Quench Bucket and Stand
Knifemakers should have a bucket of water located near the belt grinder. We recommend building a stand out of wood or metal so that you do not have to constantly bend over to quench the hot blades. This makes grinding just a little more comfortable.
Scroll Saw
A scroll or pin saw comes in very handy when trimming scale material to size. We use the scroll saw to cut access material off the scales after each side has been mounted to the blade.
Sliding Bevel Jigs
Many different types of bevel jigs are available. The most common seems to be sliding jigs. These secure the blade to the jig and have an adjustment to set bevel angle. These sliding jigs are pulled along the grinders 90-degree work table. They are easy to use, relatively inexpensive and can create consistent bevels on both sides of the blade. Some are even designed to work in conjunction with a plunge jig. The downside of using these jigs is that it's sometimes hard to get the bevel to follow the curvature of the blade.
Tilt Table
The tilt table is a work rest or bevel jig that the authors designed, build, and sell. It mounts to a standard 1 1⁄2 inch tooling arm. It was designed for our OBM 2x72 grinders but is adaptable to fit a wide range of different manufacturers grinders. This is accomplished because it can be bolted to any size tooling arm and adjusts vertically, horizontally and can even to squared up to the flat edge of the machine's platen. The tilt table offers the knifemaker flexibility for grinding bevels. It's one of the only jigs that can be used to create flat bevels and hollow grinds. Basically, the table is set at the desired bevel angle. The blade is held flat against the table and slowly moved up into contact with the belt. The smith then slides the blade horizontally while grinding a consistent line along the prescribed center lines. The beauty of this system is it gives the knifemaker total control of the blade. He or she can watch the scribed lines and grind more in one area as needed. If the knifemaker carefully grinds to a consistent depth along the scribed centerline railroad tracks, the bevel will then have followed the curvature of the blade. When using the tilt table, a small digital angle meter can be used to record the tables angle. These meters are available online for about $20. They allow you to set the table for one bevel angle, record that angle, and then be able to reset the table to the same angle in the future. This is perfect for grinding rough bevels for one thickness material, then being able to work on a knife with a different bevel angle or change from flat platen to a large wheel and then accurately reset the table for the final post heat treating finish grinds.
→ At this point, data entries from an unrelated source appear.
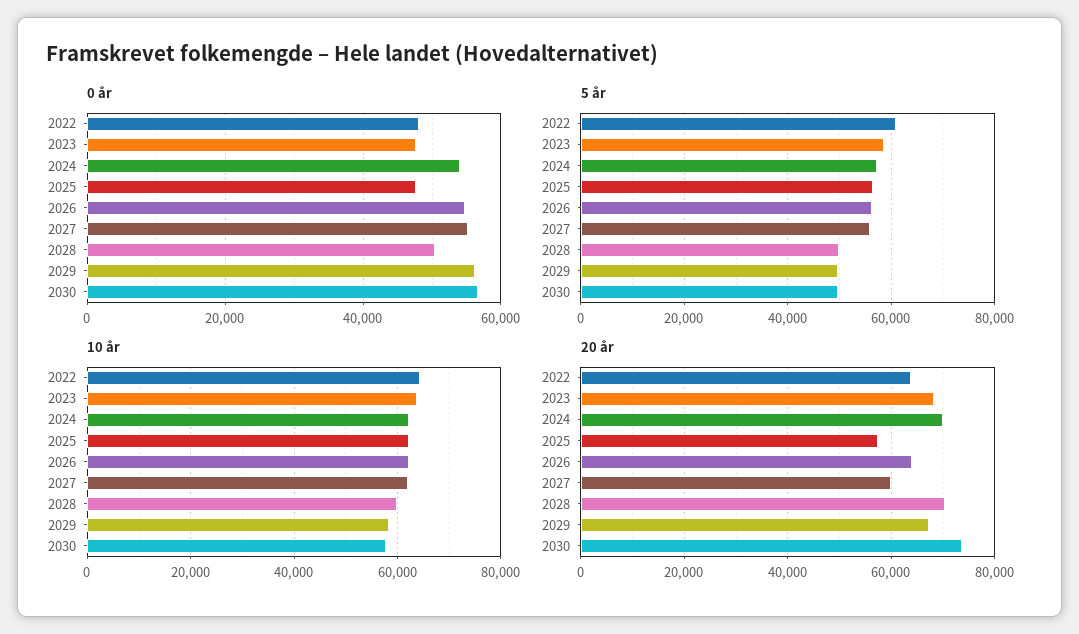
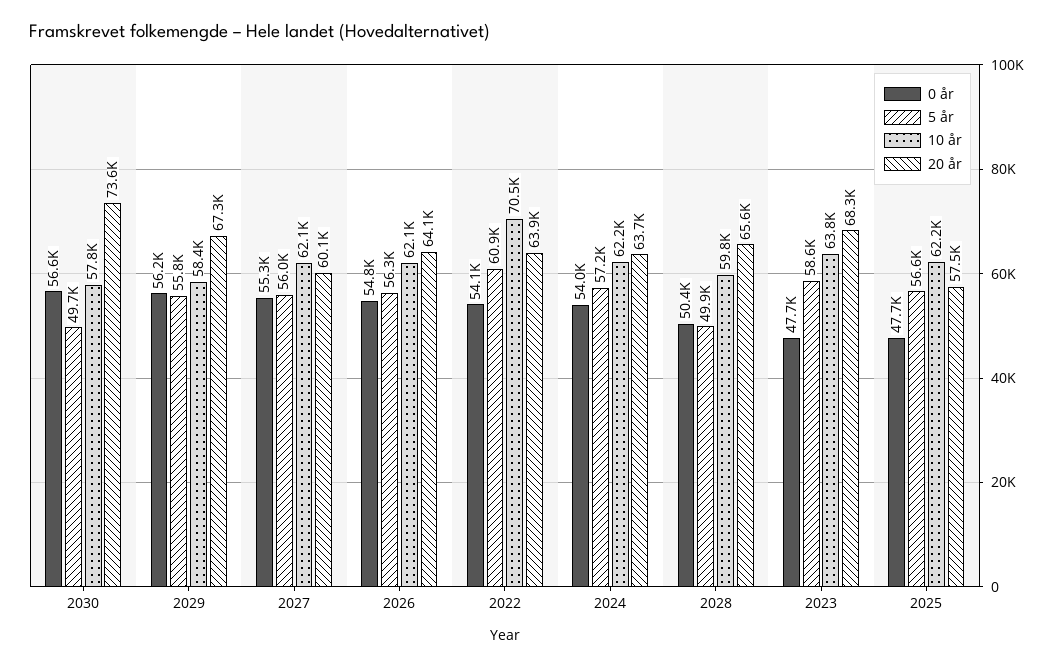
  {
    "0 år": {
-     "2022": 48000,
+     "2022": 54100,
      "2023": 47700,
      "2024": 54000,
      "2025": 47700,
      "2026": 54800,
      "2027": 55300,
      "2028": 50400,
      "2029": 56200,
      "2030": 56600
    },
    "5 år": {
      "2022": 60900,
      "2023": 58600,
      "2024": 57200,
      "2025": 56600,
      "2026": 56300,
      "2027": 56000,
      "2028": 49900,
-     "2029": 50000,
+     "2029": 55800,
      "2030": 49700
    },
    "10 år": {
-     "2022": 64000,
+     "2022": 70500,
      "2023": 63800,
      "2024": 62200,
      "2025": 62200,
      "2026": 62100,
      "2027": 62100,
      "2028": 59800,
      "2029": 58400,
      "2030": 57800
    },
    "20 år": {
      "2022": 63900,
      "2023": 68300,
-     "2024": 70000,
+     "2024": 63700,
      "2025": 57500,
      "2026": 64100,
      "2027": 60100,
-     "2028": 70000,
+     "2028": 65600,
      "2029": 67300,
      "2030": 73600
    }
  }

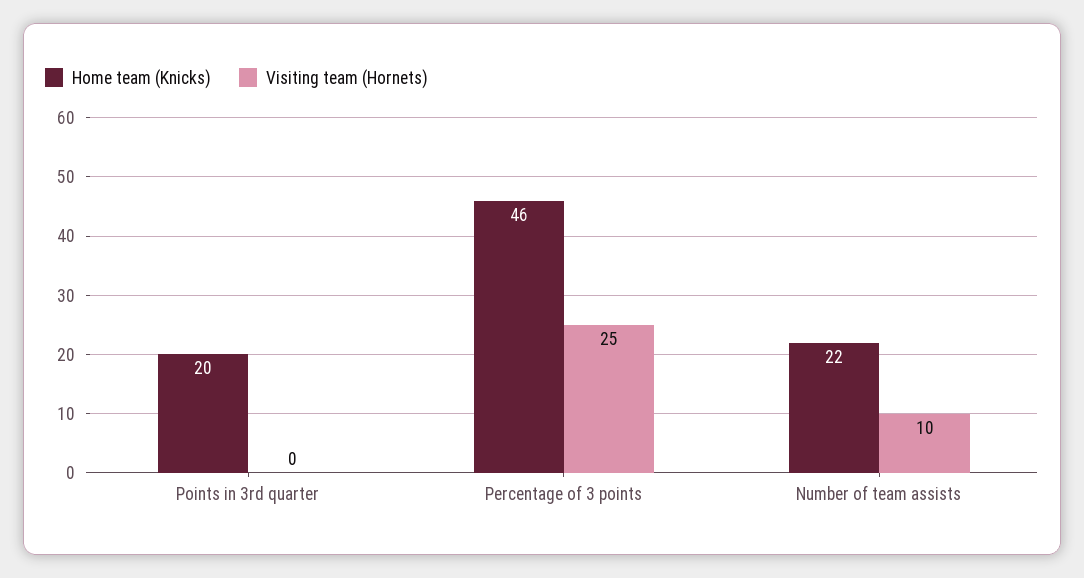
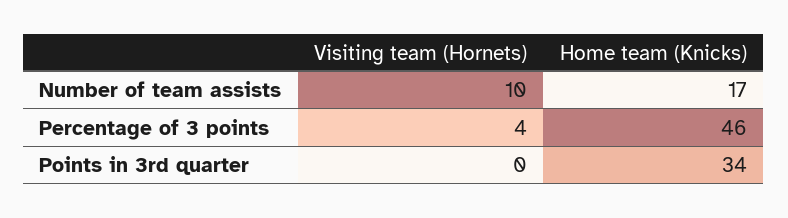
  {
    "Home team (Knicks)": {
-     "Points in 3rd quarter": 20,
+     "Points in 3rd quarter": 34,
      "Percentage of 3 points": 46,
-     "Number of team assists": 22
+     "Number of team assists": 17
    },
    "Visiting team (Hornets)": {
      "Points in 3rd quarter": 0,
-     "Percentage of 3 points": 25,
+     "Percentage of 3 points": 4,
      "Number of team assists": 10
    }
  }

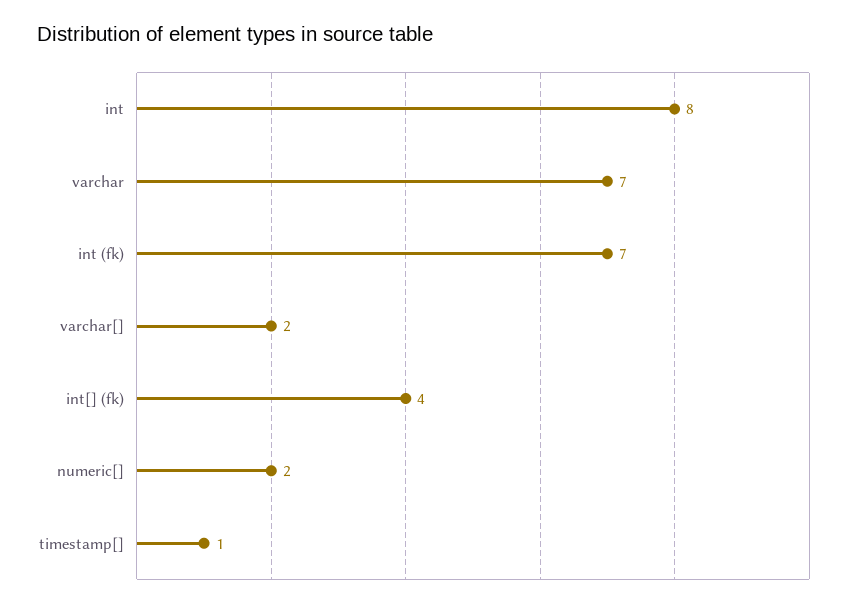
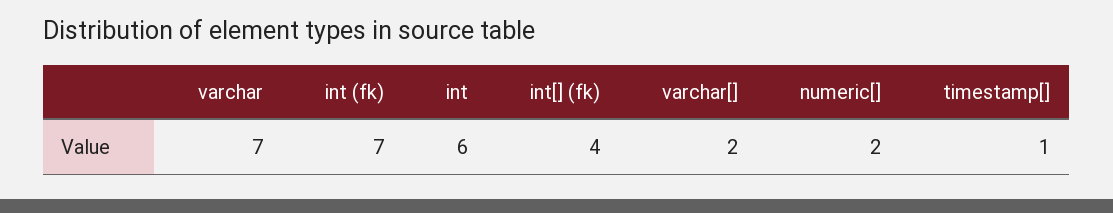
  {
-   "int": 8,
+   "int": 6,
    "varchar": 7,
    "int (fk)": 7,
    "varchar[]": 2,
    "int[] (fk)": 4,
    "numeric[]": 2,
    "timestamp[]": 1
  }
The tilt table can also be used in conjunction with free hand or when learning to freehand grind. Bladesmiths can establish accurate rough bevels using the tilt table and a coarse grit grinding belt. This allows them to create a consistent bevel angle on both sides of the blade. It also saves a ton of time. With a coarse grit belt, the tilt table can establish rough bevels in minutes. After heat treating, they then convert to free hand grinding with a finer grit belt. Resting the bevel directly onto the grinders platen or contact wheel. The pre- established bevel then acts as a guide for the finishing passes. For some, this is the best of both worlds.